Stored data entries
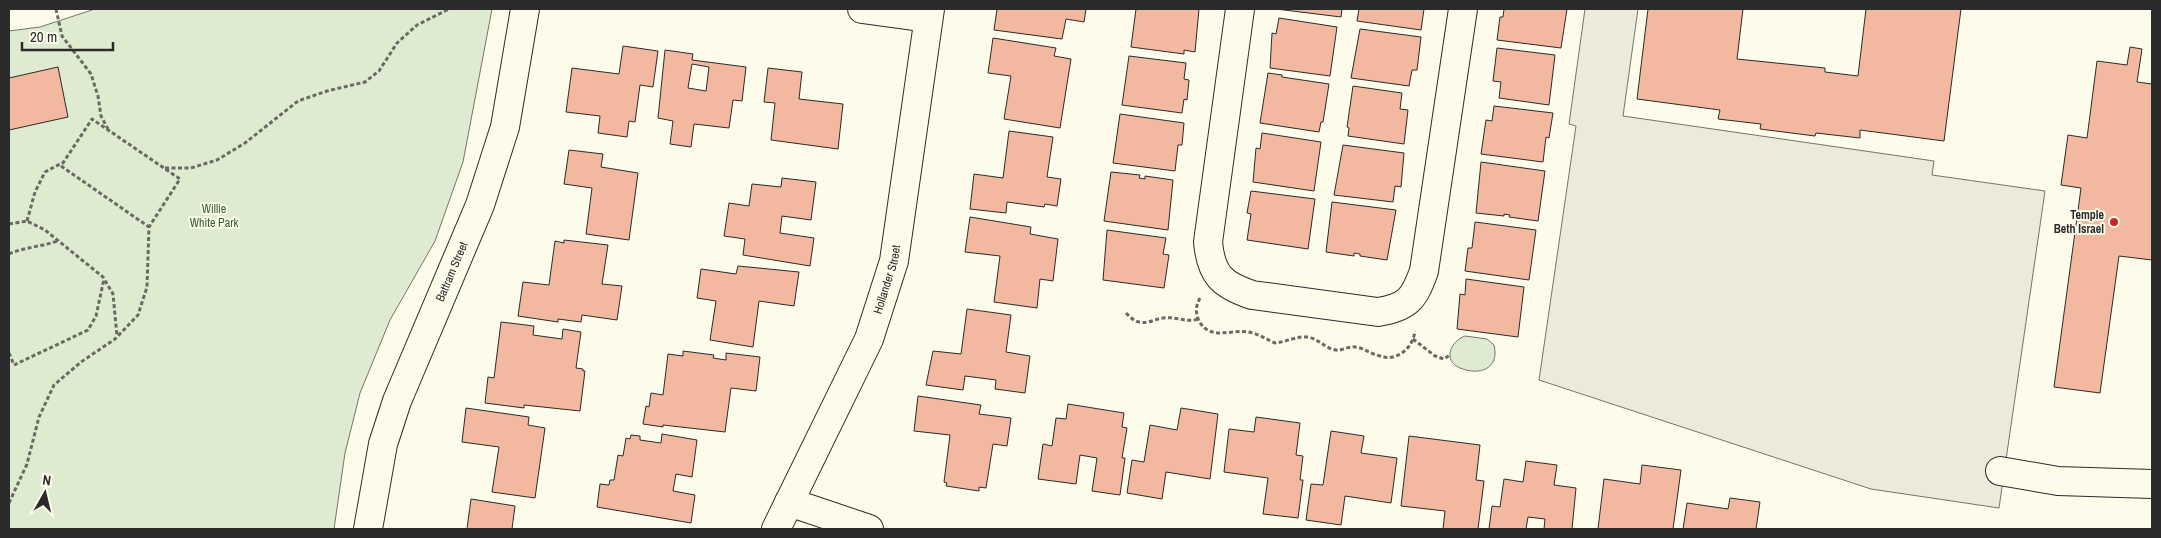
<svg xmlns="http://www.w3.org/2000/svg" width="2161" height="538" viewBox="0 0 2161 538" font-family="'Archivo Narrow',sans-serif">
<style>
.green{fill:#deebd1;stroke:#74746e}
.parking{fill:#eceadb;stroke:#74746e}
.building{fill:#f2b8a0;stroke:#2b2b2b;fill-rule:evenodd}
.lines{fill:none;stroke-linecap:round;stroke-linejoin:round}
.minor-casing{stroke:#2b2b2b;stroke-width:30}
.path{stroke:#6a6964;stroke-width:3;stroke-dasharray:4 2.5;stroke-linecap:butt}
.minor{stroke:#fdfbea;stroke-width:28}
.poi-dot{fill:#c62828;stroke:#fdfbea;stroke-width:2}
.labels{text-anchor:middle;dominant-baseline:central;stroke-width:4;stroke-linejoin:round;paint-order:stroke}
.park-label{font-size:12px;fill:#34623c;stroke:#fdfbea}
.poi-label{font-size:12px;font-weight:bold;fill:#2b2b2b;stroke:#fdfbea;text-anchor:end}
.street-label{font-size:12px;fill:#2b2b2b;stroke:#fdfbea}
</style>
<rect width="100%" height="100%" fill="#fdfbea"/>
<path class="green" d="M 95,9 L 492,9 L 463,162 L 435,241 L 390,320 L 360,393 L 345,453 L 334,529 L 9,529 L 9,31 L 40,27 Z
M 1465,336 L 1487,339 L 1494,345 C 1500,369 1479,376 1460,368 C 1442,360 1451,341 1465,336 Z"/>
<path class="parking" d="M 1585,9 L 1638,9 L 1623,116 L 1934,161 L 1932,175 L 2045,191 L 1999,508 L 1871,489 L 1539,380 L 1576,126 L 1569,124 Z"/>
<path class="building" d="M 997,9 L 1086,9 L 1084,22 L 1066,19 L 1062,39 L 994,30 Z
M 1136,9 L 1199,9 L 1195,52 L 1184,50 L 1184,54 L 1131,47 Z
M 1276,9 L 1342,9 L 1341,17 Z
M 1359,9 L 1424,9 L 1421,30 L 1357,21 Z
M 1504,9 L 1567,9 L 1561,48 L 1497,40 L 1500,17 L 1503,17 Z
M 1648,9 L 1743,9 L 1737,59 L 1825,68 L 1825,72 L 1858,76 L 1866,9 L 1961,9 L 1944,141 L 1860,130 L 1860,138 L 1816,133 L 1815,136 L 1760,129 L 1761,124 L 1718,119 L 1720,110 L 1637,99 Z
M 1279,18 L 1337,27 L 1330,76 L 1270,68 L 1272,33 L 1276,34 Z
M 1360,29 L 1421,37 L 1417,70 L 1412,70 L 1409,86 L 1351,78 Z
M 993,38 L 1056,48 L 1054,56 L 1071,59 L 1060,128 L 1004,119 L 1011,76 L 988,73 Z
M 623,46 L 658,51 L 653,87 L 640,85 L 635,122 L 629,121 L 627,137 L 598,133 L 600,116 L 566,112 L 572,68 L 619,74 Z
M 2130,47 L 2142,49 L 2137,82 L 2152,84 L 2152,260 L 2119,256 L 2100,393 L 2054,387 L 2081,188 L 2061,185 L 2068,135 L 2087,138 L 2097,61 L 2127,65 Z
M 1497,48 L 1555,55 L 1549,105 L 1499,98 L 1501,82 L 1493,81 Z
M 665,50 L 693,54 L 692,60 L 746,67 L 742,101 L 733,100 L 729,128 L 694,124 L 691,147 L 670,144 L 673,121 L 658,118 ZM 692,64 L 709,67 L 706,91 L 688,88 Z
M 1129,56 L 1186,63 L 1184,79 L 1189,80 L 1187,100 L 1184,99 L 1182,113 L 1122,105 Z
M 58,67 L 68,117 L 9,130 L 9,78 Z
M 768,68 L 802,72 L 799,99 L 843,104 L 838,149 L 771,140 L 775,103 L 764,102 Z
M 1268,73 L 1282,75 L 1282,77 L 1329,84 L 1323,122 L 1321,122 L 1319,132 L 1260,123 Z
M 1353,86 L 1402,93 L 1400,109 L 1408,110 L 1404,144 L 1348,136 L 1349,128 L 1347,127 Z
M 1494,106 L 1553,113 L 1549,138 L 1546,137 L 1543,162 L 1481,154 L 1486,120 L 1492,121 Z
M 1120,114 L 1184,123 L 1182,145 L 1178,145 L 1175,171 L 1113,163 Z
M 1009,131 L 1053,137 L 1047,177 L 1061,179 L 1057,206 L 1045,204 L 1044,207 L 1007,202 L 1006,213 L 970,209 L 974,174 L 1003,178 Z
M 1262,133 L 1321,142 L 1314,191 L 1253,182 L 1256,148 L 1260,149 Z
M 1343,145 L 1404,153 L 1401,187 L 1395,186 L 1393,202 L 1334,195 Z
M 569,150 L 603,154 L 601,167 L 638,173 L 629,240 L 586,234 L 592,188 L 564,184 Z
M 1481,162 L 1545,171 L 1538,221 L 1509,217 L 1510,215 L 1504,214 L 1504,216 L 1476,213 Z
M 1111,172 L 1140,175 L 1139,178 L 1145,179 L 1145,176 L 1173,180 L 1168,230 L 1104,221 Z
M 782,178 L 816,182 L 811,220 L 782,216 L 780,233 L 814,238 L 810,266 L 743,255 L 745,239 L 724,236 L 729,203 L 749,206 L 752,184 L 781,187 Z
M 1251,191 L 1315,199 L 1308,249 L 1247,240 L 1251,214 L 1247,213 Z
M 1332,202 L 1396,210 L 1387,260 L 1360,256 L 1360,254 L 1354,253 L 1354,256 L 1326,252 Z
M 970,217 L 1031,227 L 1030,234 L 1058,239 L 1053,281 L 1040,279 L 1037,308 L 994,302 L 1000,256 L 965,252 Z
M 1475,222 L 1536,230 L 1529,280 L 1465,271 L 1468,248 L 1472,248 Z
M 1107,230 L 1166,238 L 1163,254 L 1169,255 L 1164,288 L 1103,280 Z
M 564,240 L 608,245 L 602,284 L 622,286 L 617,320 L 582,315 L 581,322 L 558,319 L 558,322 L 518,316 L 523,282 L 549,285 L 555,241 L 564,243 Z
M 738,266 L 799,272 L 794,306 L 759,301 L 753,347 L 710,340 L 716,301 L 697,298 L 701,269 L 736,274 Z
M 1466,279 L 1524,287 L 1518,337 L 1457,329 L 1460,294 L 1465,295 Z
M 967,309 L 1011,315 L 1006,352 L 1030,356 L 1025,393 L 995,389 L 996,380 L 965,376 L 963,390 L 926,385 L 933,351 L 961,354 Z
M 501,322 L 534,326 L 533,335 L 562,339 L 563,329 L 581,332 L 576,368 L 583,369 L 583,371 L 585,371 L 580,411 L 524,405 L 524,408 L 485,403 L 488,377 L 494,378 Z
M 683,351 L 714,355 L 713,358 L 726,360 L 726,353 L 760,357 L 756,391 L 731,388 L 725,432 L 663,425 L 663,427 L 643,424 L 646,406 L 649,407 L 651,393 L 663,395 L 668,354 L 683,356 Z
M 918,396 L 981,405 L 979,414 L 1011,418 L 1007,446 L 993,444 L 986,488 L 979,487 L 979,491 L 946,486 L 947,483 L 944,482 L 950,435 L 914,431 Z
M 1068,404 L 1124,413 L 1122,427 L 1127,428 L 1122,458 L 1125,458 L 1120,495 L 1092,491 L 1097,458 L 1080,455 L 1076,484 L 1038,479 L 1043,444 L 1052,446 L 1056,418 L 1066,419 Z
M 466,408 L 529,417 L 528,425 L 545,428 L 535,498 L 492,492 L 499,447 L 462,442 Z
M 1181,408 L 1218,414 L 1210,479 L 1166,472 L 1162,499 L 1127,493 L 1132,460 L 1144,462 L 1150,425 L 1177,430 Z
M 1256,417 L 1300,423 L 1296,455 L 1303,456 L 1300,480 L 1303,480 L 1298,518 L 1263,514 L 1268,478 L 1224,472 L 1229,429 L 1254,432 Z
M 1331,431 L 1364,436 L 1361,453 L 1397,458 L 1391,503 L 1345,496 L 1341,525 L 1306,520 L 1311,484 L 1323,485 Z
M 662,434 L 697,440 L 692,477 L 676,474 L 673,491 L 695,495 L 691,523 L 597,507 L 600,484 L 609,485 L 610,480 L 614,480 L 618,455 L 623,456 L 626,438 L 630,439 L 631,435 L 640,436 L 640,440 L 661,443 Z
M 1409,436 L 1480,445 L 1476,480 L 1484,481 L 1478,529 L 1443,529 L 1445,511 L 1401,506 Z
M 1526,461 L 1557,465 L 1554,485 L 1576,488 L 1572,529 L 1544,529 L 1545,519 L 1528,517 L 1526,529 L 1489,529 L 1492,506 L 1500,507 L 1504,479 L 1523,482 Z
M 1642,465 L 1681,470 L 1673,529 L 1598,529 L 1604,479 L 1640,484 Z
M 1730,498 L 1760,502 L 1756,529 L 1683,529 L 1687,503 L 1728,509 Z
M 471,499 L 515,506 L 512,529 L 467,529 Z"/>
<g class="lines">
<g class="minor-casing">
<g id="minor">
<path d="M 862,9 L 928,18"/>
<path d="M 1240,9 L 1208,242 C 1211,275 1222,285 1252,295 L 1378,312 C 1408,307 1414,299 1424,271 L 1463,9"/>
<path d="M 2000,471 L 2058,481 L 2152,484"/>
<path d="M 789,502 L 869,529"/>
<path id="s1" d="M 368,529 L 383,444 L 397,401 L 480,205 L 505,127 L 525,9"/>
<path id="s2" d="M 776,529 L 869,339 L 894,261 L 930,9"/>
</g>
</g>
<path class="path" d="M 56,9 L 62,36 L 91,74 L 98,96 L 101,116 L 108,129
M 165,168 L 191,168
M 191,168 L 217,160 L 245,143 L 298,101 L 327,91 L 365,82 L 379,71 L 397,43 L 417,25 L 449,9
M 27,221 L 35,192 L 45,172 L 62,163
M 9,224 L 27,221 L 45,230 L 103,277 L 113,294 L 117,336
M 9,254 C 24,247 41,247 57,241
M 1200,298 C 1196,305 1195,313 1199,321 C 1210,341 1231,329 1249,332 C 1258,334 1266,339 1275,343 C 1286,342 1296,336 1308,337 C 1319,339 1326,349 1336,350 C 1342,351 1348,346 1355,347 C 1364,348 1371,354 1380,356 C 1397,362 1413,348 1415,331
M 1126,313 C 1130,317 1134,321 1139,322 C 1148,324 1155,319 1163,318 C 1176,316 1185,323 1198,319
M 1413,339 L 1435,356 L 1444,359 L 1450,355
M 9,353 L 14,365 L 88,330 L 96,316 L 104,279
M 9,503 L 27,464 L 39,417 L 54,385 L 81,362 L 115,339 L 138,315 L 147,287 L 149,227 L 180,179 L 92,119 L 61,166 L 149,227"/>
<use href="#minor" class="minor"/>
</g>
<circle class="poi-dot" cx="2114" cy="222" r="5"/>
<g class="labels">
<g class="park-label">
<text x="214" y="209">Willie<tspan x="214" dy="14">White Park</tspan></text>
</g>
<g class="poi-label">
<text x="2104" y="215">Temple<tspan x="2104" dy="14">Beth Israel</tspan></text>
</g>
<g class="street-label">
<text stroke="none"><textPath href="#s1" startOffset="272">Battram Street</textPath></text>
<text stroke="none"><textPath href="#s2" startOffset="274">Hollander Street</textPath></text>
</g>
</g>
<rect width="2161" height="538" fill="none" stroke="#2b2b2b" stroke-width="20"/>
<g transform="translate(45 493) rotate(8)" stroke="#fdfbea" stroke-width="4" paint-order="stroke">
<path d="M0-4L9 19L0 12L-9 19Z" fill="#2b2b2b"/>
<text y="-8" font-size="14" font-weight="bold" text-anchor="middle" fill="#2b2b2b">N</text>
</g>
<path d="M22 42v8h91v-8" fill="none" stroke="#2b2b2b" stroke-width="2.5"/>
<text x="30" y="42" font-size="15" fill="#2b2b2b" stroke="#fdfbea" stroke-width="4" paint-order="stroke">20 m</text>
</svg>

» WORK REQUEST
Pull from the data each line where the string "linecap" turns up.

» REPLY
.lines{fill:none;stroke-linecap:round;stroke-linejoin:round}
.path{stroke:#6a6964;stroke-width:3;stroke-dasharray:4 2.5;stroke-linecap:butt}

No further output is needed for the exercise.